HERKESİN GÖZÜ BUGÜN ÇIKACAK KARARDA
Kritik davada mahkeme heyetinin önünde davanın reddi, bir önceki duruşmada olduğu gibi erteleme, çağrı heyeti atama ve mutlak butlan kararı verme gibi olasılıklar var.
Kurmaylar, mahkeme öncesinde “Ters bir karar beklemiyoruz, endişemiz yok” değerlendirmesinde bulundu.
Bazı kurmaylar ise mahkemeden “erteleme” beklediklerini belirtirken, çıkacak karar ya da erteleme tarihine göre yol haritası belirleyeceklerini ifade etti.
İDDİALAR NELERDİ?
4-5 Kasım 2023'te Ankara Spor Salonu'nda yapılan CHP 38. Olağan Kurultayı'nda Divan Başkanı olarak görev yapan Ekrem İmamoğlu ve diğer şüphelilerin ortak hareket ederek, kurultayda oy kullanan bazı delegelere yönelik çeşitli usulsüz faaliyetlerde bulunduğu öne sürüldü.
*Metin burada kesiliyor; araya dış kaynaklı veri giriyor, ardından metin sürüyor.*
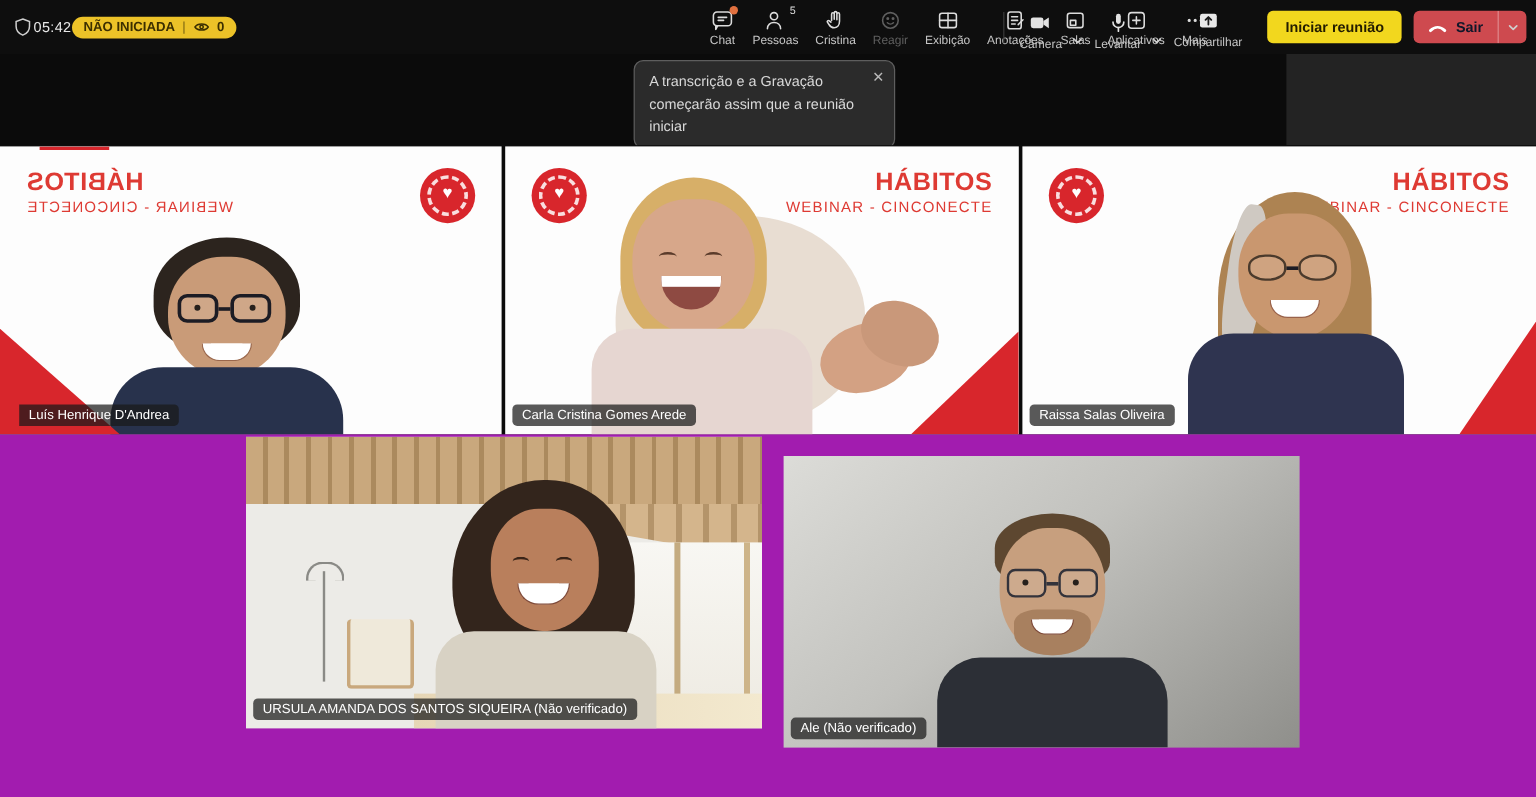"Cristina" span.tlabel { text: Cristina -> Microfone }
Bu kapsamda bazı delegelere para verildiği, bazılarına farklı il ve ilçelerde belediye başkanlığı ya da belediye meclis üyeliği adaylıklarının teklif edildiği iddia edildi.
İddianamede ayrıca bazı delegeler ile yakınlarının CHP'li belediyeler ve bu belediyelere bağlı şirket ya da iştiraklerde işe alındığı, bazı delegelere de market alışveriş kartı dağıtıldığı öne sürüldü.
İKİ AKADEMİSYENİN MÜTALAASI DAVA DOSYASINDA
Öte yandan “Mutlak butlan” kararı çıkma ihtimâli üzerinden tartışmaların sürdüğü davaya ilişkin olarak, ceza hukukçusu Prof. Dr. Adem Sözüer ile anayasa hukukçusu Dr. Volkan Aslan'ın hazırladığı bilimsel mütalaa dosyaya sunuldu.
Sözüer ve Aslan’ın bilimsel mütalaasında, "Asliye Hukuk Mahkemelerinin Siyasi Partiler Kanunu’ndaki açık hükümlere rağmen kendilerini, görevli sayıp siyasi partilerin kurultaylardaki seçimlerle ilgili kendilerini görevli sayıp davalara bakmalarının Anayasa ve siyasi partiler mevzuatında öngörülen seçim yargısını ortadan kaldıracak nitelikte bir sonuç doğuracağı, bu nedenle görevsizlik kararının verilmesi gerektiği" belirtildi.
Mütalaada, "Somut uyuşmazlıkta hukuk mahkemesi kendini görevli saysa dahi mutlak butlan veya yokluk kararının verilmesinin hiçbir dayanağının söz konusu olmadığı, mevcut dava veya ilgili kovuşturmalarda verilecek kayyım, tedbir v.b. kararların hukuka aykırı olacağı, bunların başlayan olağan ve olağanüstü kurultay süreçlerin engellemeyeceği" sonucuna varıldı.